*EXTRAIT:*
"""

L’étrange défaite est un témoignage de ce que fut la défaite de l’armée française de 1940, en seulement 38 jours, du 10 mai au 17 juin. Témoignage aurait dû être le titre de l’ouvrage, écrit dans la Creuse, entre Guéret et Fougères, de juillet à septembre 1940, s’il n’avait déjà été celui d’un autre texte.

Résistant, fusillé le 16 juin 1944, Marc Bloch ne connaitra pas la victoire à laquelle il n’a jamais cessé de croire depuis 1940.

I. Présentation du témoin – Comme il se doit pour un témoignage, Marc Bloch se présente, sans forfanterie ni fausse modestie, pour légitimer sa déposition : français, alsacien, juif non pratiquant, ne revendiquant son origine qu’en présence d’antisémites ; père de six enfants, issu d’une famille de patriotes, son arrière-grand-père et son père combattirent dans les rangs de l’armée française en 1793 et 1870 ; ancien combattant de la Première guerre mondiale, décoré de La Croix de guerre avec quatre citations, Marc Bloch acquit une large connaissance de l’organisation de l’armée française en gravissant la hiérarchie militaire, de sergent d’infanterie en 1914 à capitaine adjoint au chef de corps en 1918 ; absorbé par son travail d’historien pendant l’entre-deux-guerres, il n’effectua pas de périodes à l’Ecole de Guerre, ce qui lui valut d’être toujours capitaine en 1939, lorsqu’il demanda son maintien en activité malgré son âge et sa situation de famille.

"""

*CONSIGNE 1:*
Extrayez intégralement le texte sur L'étrange défaite, à l'identique.

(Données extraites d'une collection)
"""

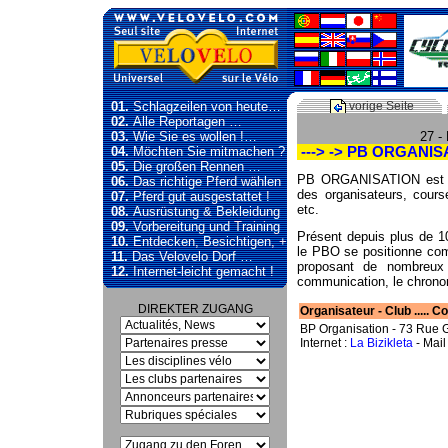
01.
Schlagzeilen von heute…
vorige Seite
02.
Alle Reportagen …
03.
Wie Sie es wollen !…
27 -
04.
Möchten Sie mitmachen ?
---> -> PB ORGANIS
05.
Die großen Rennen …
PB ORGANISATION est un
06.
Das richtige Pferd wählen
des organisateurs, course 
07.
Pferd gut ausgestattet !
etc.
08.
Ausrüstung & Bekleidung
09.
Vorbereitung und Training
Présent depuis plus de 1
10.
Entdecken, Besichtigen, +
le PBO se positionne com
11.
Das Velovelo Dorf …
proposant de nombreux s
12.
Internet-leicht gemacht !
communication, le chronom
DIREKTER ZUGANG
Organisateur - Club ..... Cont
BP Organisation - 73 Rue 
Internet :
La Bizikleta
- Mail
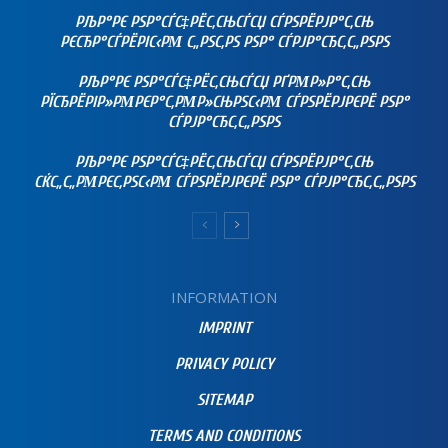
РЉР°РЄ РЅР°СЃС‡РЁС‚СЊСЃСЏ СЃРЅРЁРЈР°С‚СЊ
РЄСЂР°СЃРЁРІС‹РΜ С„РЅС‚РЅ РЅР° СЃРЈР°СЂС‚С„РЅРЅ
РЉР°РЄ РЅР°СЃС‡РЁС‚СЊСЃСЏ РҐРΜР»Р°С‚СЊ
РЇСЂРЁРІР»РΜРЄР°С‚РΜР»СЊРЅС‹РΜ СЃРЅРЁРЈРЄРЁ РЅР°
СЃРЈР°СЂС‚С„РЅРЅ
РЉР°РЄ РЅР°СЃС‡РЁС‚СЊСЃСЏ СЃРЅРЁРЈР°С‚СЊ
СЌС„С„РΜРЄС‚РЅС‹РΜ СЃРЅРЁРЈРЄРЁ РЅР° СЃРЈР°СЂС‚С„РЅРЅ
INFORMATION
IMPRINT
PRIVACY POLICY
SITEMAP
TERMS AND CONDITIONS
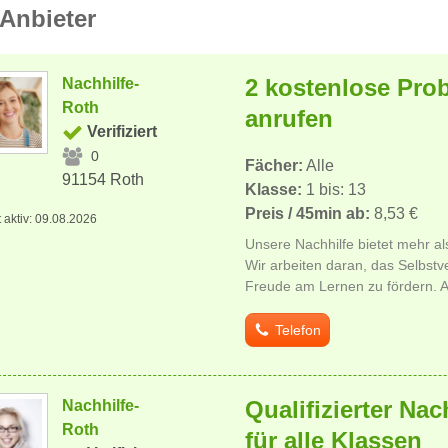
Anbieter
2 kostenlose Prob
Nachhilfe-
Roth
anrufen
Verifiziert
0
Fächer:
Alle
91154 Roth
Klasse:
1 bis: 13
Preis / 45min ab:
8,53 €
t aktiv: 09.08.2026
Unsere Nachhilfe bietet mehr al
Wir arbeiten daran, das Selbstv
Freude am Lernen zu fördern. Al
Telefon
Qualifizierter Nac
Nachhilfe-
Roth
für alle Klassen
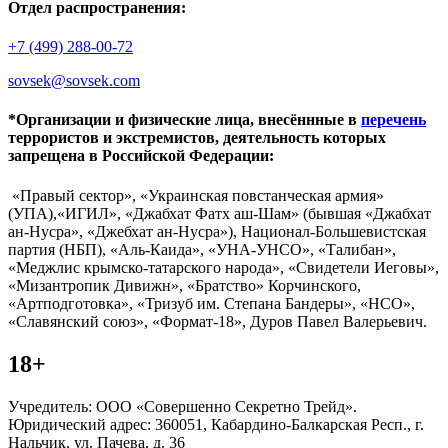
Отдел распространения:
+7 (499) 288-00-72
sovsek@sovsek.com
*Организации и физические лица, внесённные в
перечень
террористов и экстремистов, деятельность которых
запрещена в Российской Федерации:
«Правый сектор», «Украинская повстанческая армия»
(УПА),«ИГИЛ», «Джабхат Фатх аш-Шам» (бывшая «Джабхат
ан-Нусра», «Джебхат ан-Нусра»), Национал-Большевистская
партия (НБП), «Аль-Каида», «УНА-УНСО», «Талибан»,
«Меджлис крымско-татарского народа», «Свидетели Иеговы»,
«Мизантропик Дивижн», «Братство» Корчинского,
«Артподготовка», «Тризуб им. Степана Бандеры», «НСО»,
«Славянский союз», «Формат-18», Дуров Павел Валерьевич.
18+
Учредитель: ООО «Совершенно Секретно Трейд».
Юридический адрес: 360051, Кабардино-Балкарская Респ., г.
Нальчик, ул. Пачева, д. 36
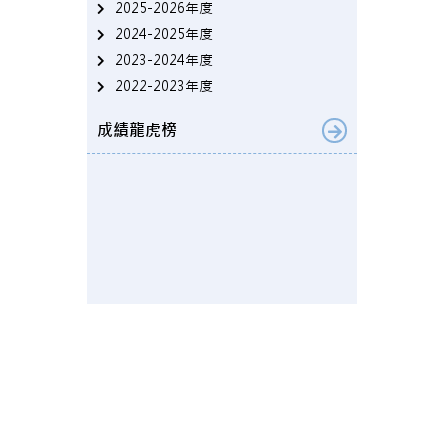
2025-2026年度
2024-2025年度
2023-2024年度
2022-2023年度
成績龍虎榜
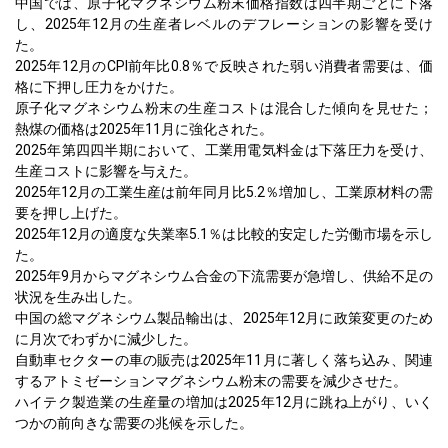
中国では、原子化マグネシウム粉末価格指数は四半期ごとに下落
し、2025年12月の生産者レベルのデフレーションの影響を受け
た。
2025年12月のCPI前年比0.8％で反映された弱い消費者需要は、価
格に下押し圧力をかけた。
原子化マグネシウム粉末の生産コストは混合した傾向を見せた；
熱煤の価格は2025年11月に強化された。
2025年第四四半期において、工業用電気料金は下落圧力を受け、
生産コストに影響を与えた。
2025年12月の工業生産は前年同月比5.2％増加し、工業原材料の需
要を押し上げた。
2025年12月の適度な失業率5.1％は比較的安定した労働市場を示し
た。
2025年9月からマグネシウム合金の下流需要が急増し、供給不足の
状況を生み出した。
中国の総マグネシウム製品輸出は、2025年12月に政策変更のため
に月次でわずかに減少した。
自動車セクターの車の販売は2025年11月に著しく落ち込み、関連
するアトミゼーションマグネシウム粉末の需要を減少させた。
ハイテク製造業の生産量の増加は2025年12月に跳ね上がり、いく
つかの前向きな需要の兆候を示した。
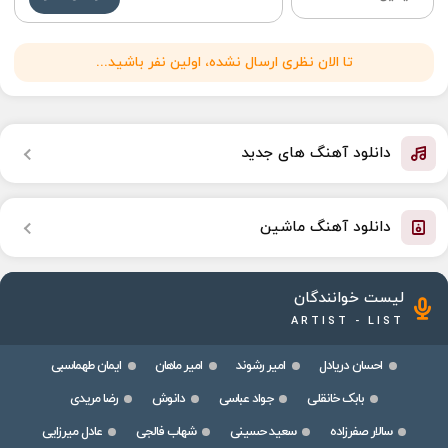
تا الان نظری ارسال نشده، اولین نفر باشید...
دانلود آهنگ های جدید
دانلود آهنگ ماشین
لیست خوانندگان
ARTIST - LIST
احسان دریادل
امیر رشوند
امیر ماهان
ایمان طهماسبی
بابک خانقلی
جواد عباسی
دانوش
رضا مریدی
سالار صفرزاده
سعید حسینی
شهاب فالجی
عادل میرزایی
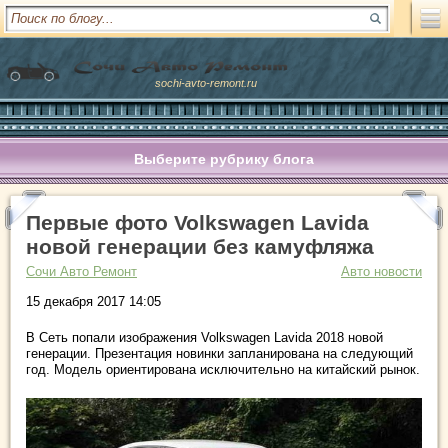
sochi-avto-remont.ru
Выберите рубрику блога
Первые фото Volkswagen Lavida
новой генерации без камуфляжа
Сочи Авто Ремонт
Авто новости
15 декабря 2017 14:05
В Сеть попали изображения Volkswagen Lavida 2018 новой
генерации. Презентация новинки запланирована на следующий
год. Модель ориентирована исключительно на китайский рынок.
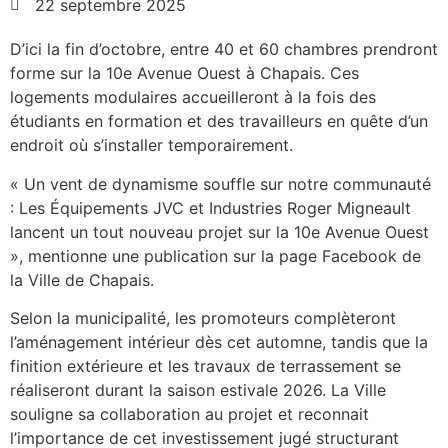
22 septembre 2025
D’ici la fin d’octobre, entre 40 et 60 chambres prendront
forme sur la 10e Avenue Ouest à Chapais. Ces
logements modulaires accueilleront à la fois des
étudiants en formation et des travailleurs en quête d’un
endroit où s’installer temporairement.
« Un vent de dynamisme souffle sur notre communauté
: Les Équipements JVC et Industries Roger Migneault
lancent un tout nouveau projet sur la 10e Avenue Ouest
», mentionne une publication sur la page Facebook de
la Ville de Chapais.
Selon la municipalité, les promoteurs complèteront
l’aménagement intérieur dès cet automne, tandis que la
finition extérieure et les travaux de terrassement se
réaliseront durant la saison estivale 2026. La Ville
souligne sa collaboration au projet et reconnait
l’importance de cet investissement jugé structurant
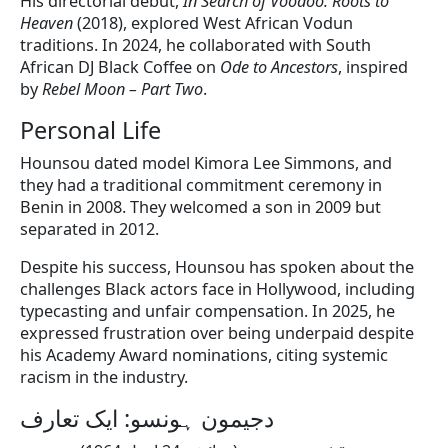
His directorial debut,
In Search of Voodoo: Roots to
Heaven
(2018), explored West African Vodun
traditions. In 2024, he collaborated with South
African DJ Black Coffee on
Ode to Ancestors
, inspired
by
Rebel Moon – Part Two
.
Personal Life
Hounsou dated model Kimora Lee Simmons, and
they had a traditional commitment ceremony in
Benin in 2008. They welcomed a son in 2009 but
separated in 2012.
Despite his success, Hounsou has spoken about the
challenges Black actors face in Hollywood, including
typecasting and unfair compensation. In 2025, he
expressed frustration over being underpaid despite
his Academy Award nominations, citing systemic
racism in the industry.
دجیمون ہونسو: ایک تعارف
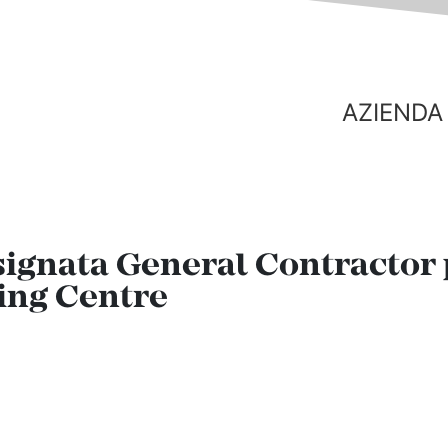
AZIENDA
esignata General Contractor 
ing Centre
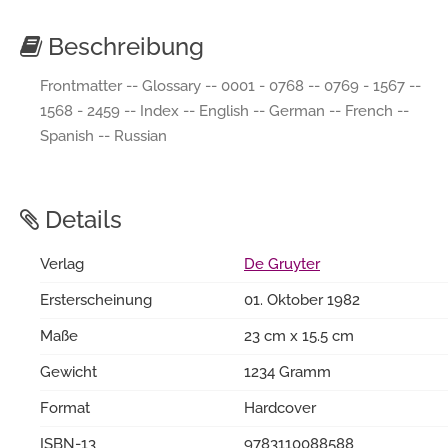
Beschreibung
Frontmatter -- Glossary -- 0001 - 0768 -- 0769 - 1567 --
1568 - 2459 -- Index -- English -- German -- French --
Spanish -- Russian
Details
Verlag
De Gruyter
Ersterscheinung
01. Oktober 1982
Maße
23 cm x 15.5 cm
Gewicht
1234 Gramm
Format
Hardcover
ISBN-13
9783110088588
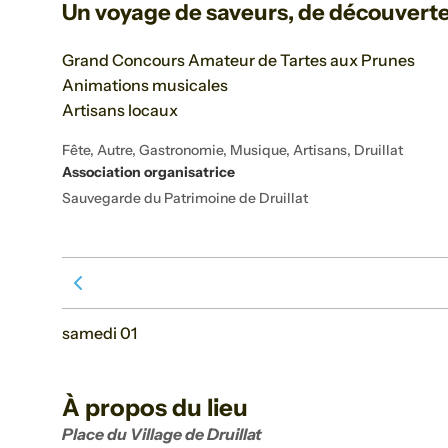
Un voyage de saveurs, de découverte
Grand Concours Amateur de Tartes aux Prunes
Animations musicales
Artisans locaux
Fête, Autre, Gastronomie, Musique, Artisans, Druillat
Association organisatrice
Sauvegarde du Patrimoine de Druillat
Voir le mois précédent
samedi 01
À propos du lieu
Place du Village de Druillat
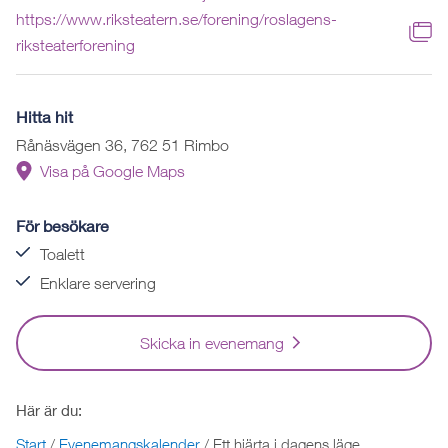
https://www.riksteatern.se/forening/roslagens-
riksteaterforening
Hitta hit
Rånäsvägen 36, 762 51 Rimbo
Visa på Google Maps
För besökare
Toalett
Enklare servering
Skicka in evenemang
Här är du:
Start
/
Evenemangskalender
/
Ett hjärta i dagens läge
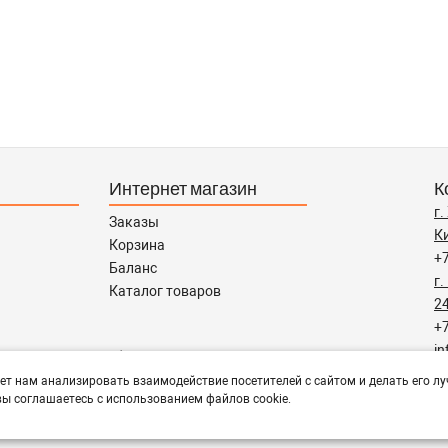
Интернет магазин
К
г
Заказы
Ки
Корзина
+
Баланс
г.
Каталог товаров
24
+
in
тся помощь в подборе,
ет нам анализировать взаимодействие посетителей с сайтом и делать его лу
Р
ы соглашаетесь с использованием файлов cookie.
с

"""

*CONSIGNE 2:*
Veuillez recopier à l'identique les lignes des entrées allant de celle qui contient « Интернет магазин » jusqu'à la dernière ligne des entrées, ces deux lignes comprises, et uniquement celles-là.

*RÉPONSE 1:*
L’étrange défaite est un témoignage de ce que fut la défaite de l’armée française de 1940, en seulement 38 jours, du 10 mai au 17 juin. Témoignage aurait dû être le titre de l’ouvrage, écrit dans la Creuse, entre Guéret et Fougères, de juillet à septembre 1940, s’il n’avait déjà été celui d’un autre texte.

Résistant, fusillé le 16 juin 1944, Marc Bloch ne connaitra pas la victoire à laquelle il n’a jamais cessé de croire depuis 1940.

I. Présentation du témoin – Comme il se doit pour un témoignage, Marc Bloch se présente, sans forfanterie ni fausse modestie, pour légitimer sa déposition : français, alsacien, juif non pratiquant, ne revendiquant son origine qu’en présence d’antisémites ; père de six enfants, issu d’une famille de patriotes, son arrière-grand-père et son père combattirent dans les rangs de l’armée française en 1793 et 1870 ; ancien combattant de la Première guerre mondiale, décoré de La Croix de guerre avec quatre citations, Marc Bloch acquit une large connaissance de l’organisation de l’armée française en gravissant la hiérarchie militaire, de sergent d’infanterie en 1914 à capitaine adjoint au chef de corps en 1918 ; absorbé par son travail d’historien pendant l’entre-deux-guerres, il n’effectua pas de périodes à l’Ecole de Guerre, ce qui lui valut d’être toujours capitaine en 1939, lorsqu’il demanda son maintien en activité malgré son âge et sa situation de famille.

*RÉPONSE 2:*
Интернет магазин
К
г
Заказы
Ки
Корзина
+
Баланс
г.
Каталог товаров
24
+
in
тся помощь в подборе,
ет нам анализировать взаимодействие посетителей с сайтом и делать его лу
Р
ы соглашаетесь с использованием файлов cookie.
с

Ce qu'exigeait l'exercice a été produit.